In the fall of 1957, Logue led the students who came to the state's Baptist Student Union annual convention to pass a resolution favoring integration — a subject the ABSC had conspicuously avoided during its annual meeting a few weeks prior.
“At the convention the kids made these wonderful statements, and it passed with one student objecting,” said Logue, who served as the coordinator of the Cooperative Baptist Fellowship of Arkansas after retiring from state convention work. He is a longtime member of Lakeshore Drive Baptist Church.
The church continued to be a pacesetting congregation after the crisis. It disbanded as University Baptist and reorganized as Lakeshore Drive in 1970 in a bid to regain membership in the Arkansas Baptist State Convention. The state group had previously voted to unseat University Baptist's messengers at convention meetings because the church practiced open communion. In 1990, Lakeshore Drive became the first church in Arkansas to vote to support what is now the Cooperative Baptist Fellowship.
But congregations like Lakeshore and leaders like Hays and Cowling were the exceptions in white Baptist life during the civil-rights era, even in a surprisingly moderate Southern city like Little Rock.

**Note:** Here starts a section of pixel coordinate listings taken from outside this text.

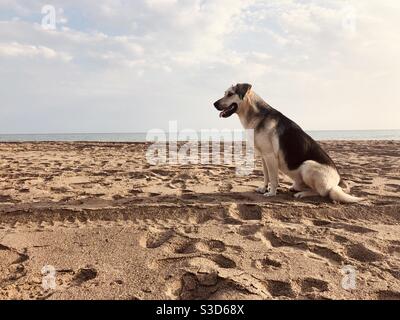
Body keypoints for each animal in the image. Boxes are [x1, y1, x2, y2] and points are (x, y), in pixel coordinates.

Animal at [214, 82, 364, 202]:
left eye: (230, 94)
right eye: (225, 93)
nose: (214, 104)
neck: (255, 114)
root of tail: (337, 182)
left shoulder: (270, 157)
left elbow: (273, 178)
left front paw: (271, 193)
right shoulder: (263, 157)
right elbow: (266, 176)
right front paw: (264, 189)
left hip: (307, 165)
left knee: (322, 192)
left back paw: (303, 194)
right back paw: (296, 189)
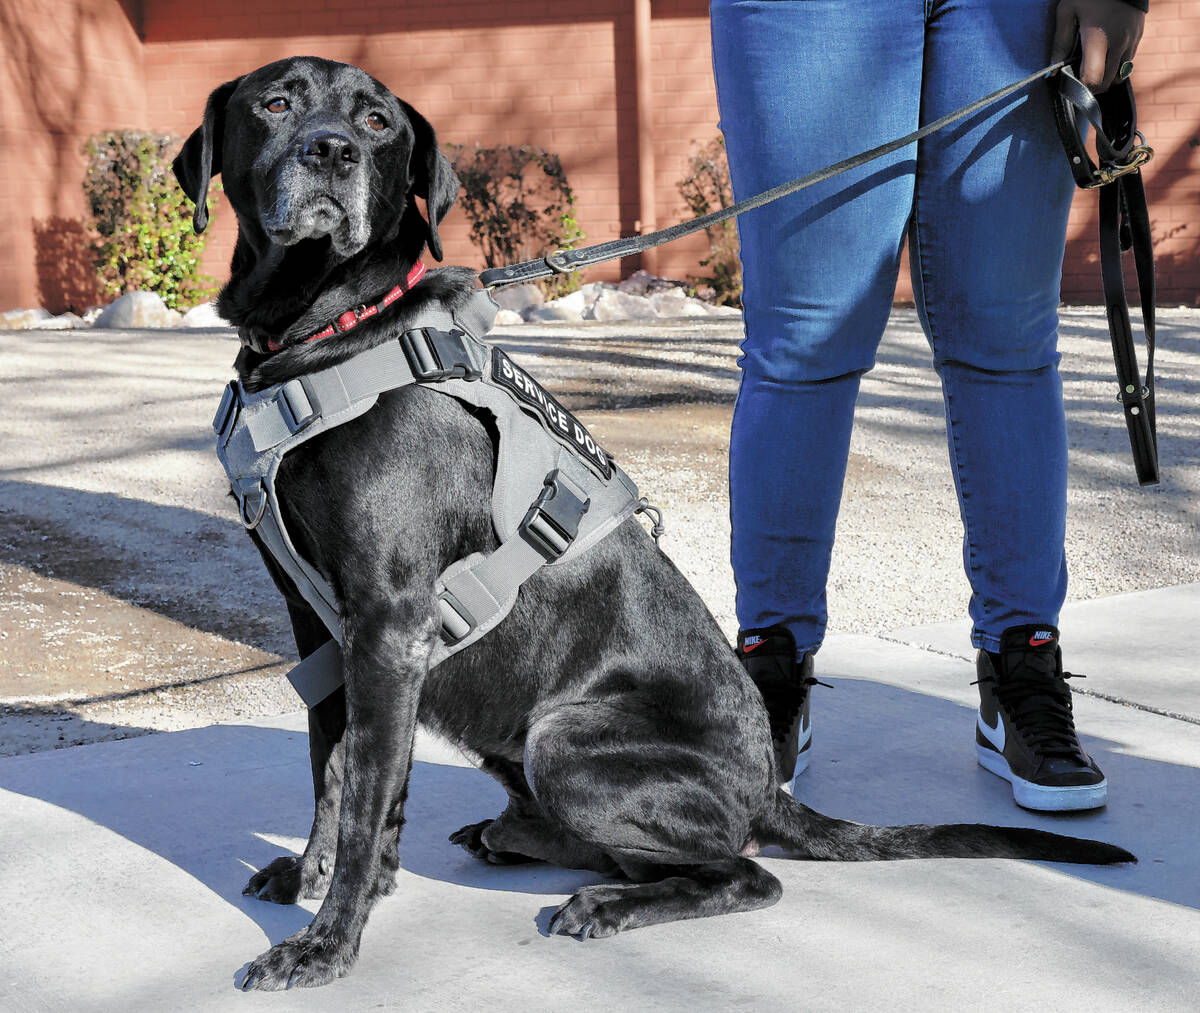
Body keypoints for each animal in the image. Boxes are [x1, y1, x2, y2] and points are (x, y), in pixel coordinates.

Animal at [174, 57, 1128, 988]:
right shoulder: (321, 626)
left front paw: (326, 943)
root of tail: (769, 788)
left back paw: (606, 901)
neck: (331, 328)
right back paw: (515, 836)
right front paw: (312, 879)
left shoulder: (388, 623)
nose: (331, 151)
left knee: (744, 870)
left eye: (377, 123)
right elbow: (331, 770)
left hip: (563, 736)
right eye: (276, 102)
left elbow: (367, 797)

“I have found myself for 50 years wishing that Baptists could get in on the front end of something significant instead of the back end,” said Taylor, the retired pastor and Central High graduate. “I'm still hoping and wishing for it. But my impression is that Baptists have come from such a culturally conservative background, historically, that it's very hard for them to do anything but catch up after the issues are already decided in the broader society. And that seems to be, for the most part, what happened with most of the white Baptist churches in Little Rock in the 50s. They caught up later.”